Extracted information →

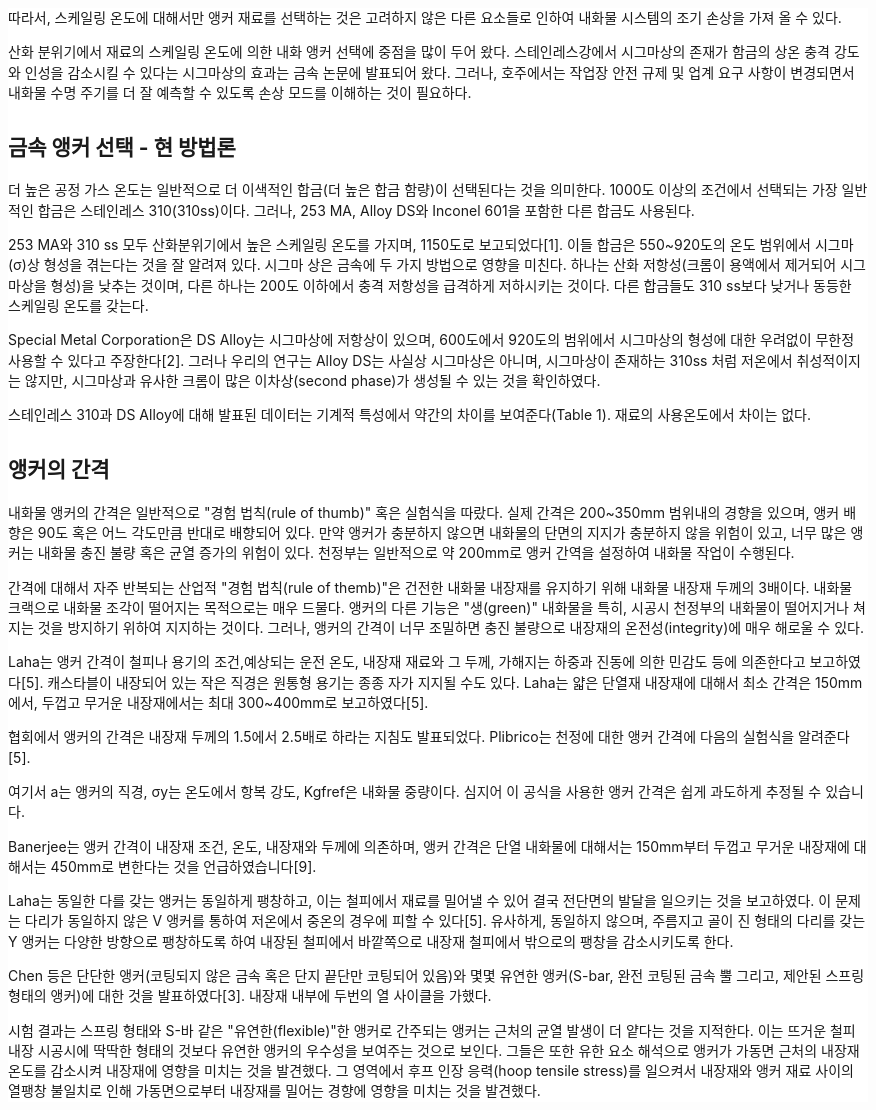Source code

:   따라서, 스케일링 온도에 대해서만 앵커 재료를 선택하는 것은 고려하지 않은 다른 요소들로 인하여 내화물 시스템의 조기 손상을 가져 올 수 있다.

  산화 분위기에서 재료의 스케일링 온도에 의한 내화 앵커 선택에 중점을 많이 두어 왔다. 스테인레스강에서 시그마상의 존재가 함금의 상온 충격 강도와 인성을 감소시킬 수 있다는 시그마상의 효과는 금속 논문에 발표되어 왔다. 그러나, 호주에서는 작업장 안전 규제 및 업계 요구 사항이 변경되면서 내화물 수명 주기를 더 잘 예측할 수 있도록 손상 모드를 이해하는 것이 필요하다. 


## 금속 앵커 선택 - 현 방법론

  더 높은 공정 가스 온도는 일반적으로 더 이색적인 합금(더 높은 합금 함량)이 선택된다는 것을 의미한다. 1000도 이상의 조건에서 선택되는 가장 일반적인 합금은 스테인레스 310(310ss)이다. 그러나, 253 MA, Alloy DS와 Inconel 601을 포함한 다른 합금도 사용된다. 

  253 MA와 310 ss 모두 산화분위기에서 높은 스케일링 온도를 가지며, 1150도로 보고되었다[1]. 이들 합금은 550~920도의 온도 범위에서 시그마(σ)상 형성을 겪는다는 것을 잘 알려져 있다. 시그마 상은 금속에 두 가지 방법으로 영향을 미친다. 하나는 산화 저항성(크롬이 용액에서 제거되어 시그마상을 형성)을 낮추는 것이며, 다른 하나는 200도 이하에서 충격 저항성을 급격하게 저하시키는 것이다. 다른 합금들도 310 ss보다 낮거나 동등한 스케일링 온도를 갖는다. 


  Special Metal Corporation은 DS Alloy는 시그마상에 저항상이 있으며, 600도에서 920도의 범위에서 시그마상의 형성에 대한 우려없이 무한정 사용할 수 있다고 주장한다[2]. 그러나 우리의 연구는 Alloy DS는 사실상 시그마상은 아니며, 시그마상이 존재하는 310ss 처럼 저온에서 취성적이지는 않지만,  시그마상과 유사한 크롬이 많은 이차상(second phase)가 생성될 수 있는 것을 확인하였다.

  스테인레스 310과 DS Alloy에 대해 발표된 데이터는 기계적 특성에서 약간의 차이를 보여준다(Table 1). 재료의 사용온도에서 차이는 없다.



## 앵커의 간격


  내화물 앵커의 간격은 일반적으로 "경험 법칙(rule of thumb)" 혹은 실험식을 따랐다. 실제 간격은 200~350mm 범위내의 경향을 있으며, 앵커 배향은 90도 혹은 어느 각도만큼 반대로 배향되어 있다. 만약 앵커가 충분하지 않으면 내화물의 단면의 지지가 충분하지 않을 위험이 있고, 너무 많은 앵커는 내화물 충진 불량 혹은 균열 증가의 위험이 있다. 천정부는 일반적으로 약 200mm로 앵커 간역을 설정하여 내화물 작업이 수행된다. 

  간격에 대해서 자주 반복되는 산업적 "경험 법칙(rule of themb)"은 건전한 내화물 내장재를 유지하기 위해 내화물 내장재 두께의 3배이다. 내화물 크랙으로 내화물 조각이 떨어지는 목적으로는 매우 드물다. 앵커의 다른 기능은  "생(green)" 내화물을 특히, 시공시 천정부의 내화물이 떨어지거나 쳐지는 것을 방지하기 위하여  지지하는 것이다. 그러나, 앵커의 간격이 너무 조밀하면 충진 불량으로 내장재의 온전성(integrity)에 매우 해로울 수 있다. 

  Laha는 앵커 간격이 철피나 용기의 조건,예상되는 운전 온도, 내장재 재료와 그 두께, 가해지는 하중과 진동에 의한 민감도 등에 의존한다고 보고하였다[5]. 캐스타블이 내장되어 있는 작은 직경은 원통형 용기는 종종 자가 지지될 수도 있다. Laha는 얇은 단열재 내장재에 대해서 최소 간격은 150mm에서, 두껍고 무거운 내장재에서는 최대 300~400mm로 보고하였다[5].

  협회에서 앵커의 간격은 내장재 두께의 1.5에서 2.5배로 하라는 지침도 발표되었다. Plibrico는 천정에 대한 앵커 간격에 다음의 실험식을 알려준다[5].


  

  여기서 a는 앵커의 직경, σy는 온도에서 항복 강도, Kgfref은 내화물 중량이다. 심지어 이 공식을 사용한 앵커 간격은 쉽게 과도하게 추정될 수 있습니다.

  Banerjee는 앵커 간격이 내장재 조건, 온도, 내장재와 두께에 의존하며, 앵커 간격은 단열 내화물에 대해서는 150mm부터 두껍고 무거운 내장재에 대해서는 450mm로 변한다는 것을 언급하였습니다[9].

  Laha는 동일한 다를 갖는 앵커는 동일하게 팽창하고, 이는 철피에서 재료를 밀어낼 수 있어 결국 전단면의 발달을 일으키는 것을 보고하였다. 이 문제는 다리가 동일하지 않은 V 앵커를 통하여 저온에서 중온의 경우에 피할 수 있다[5]. 유사하게, 동일하지 않으며, 주름지고 골이 진 형태의 다리를 갖는 Y 앵커는 다양한 방향으로 팽창하도록 하여 내장된 철피에서 바깥쪽으로 내장재 철피에서 밖으로의 팽창을 감소시키도록 한다. 

  Chen 등은 단단한 앵커(코팅되지 않은 금속 혹은 단지 끝단만 코팅되어 있음)와 몇몇 유연한 앵커(S-bar, 완전 코팅된 금속 뿔 그리고, 제안된 스프링 형태의 앵커)에 대한 것을 발표하였다[3]. 내장재 내부에 두번의 열 사이클을 가했다.

  시험 결과는 스프링 형태와 S-바 같은 "유연한(flexible)"한 앵커로 간주되는 앵커는 근처의 균열 발생이 더 얕다는 것을 지적한다. 이는 뜨거운 철피 내장 시공시에 딱딱한 형태의 것보다 유연한 앵커의 우수성을 보여주는 것으로 보인다. 그들은 또한 유한 요소 해석으로 앵커가 가동면 근처의 내장재 온도를 감소시켜 내장재에 영향을 미치는 것을 발견했다. 그 영역에서 후프 인장 응력(hoop tensile stress)를 일으켜서 내장재와 앵커 재료 사이의 열팽창 불일치로 인해 가동면으로부터 내장재를 밀어는 경향에 영향을 미치는 것을 발견했다.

What is expected → Copy the listing from the line with "Banerjee는 앵커 간격이" up to and including the line with "Laha는 동일한 다를".

Task answer →
  Banerjee는 앵커 간격이 내장재 조건, 온도, 내장재와 두께에 의존하며, 앵커 간격은 단열 내화물에 대해서는 150mm부터 두껍고 무거운 내장재에 대해서는 450mm로 변한다는 것을 언급하였습니다[9].

  Laha는 동일한 다를 갖는 앵커는 동일하게 팽창하고, 이는 철피에서 재료를 밀어낼 수 있어 결국 전단면의 발달을 일으키는 것을 보고하였다. 이 문제는 다리가 동일하지 않은 V 앵커를 통하여 저온에서 중온의 경우에 피할 수 있다[5]. 유사하게, 동일하지 않으며, 주름지고 골이 진 형태의 다리를 갖는 Y 앵커는 다양한 방향으로 팽창하도록 하여 내장된 철피에서 바깥쪽으로 내장재 철피에서 밖으로의 팽창을 감소시키도록 한다. 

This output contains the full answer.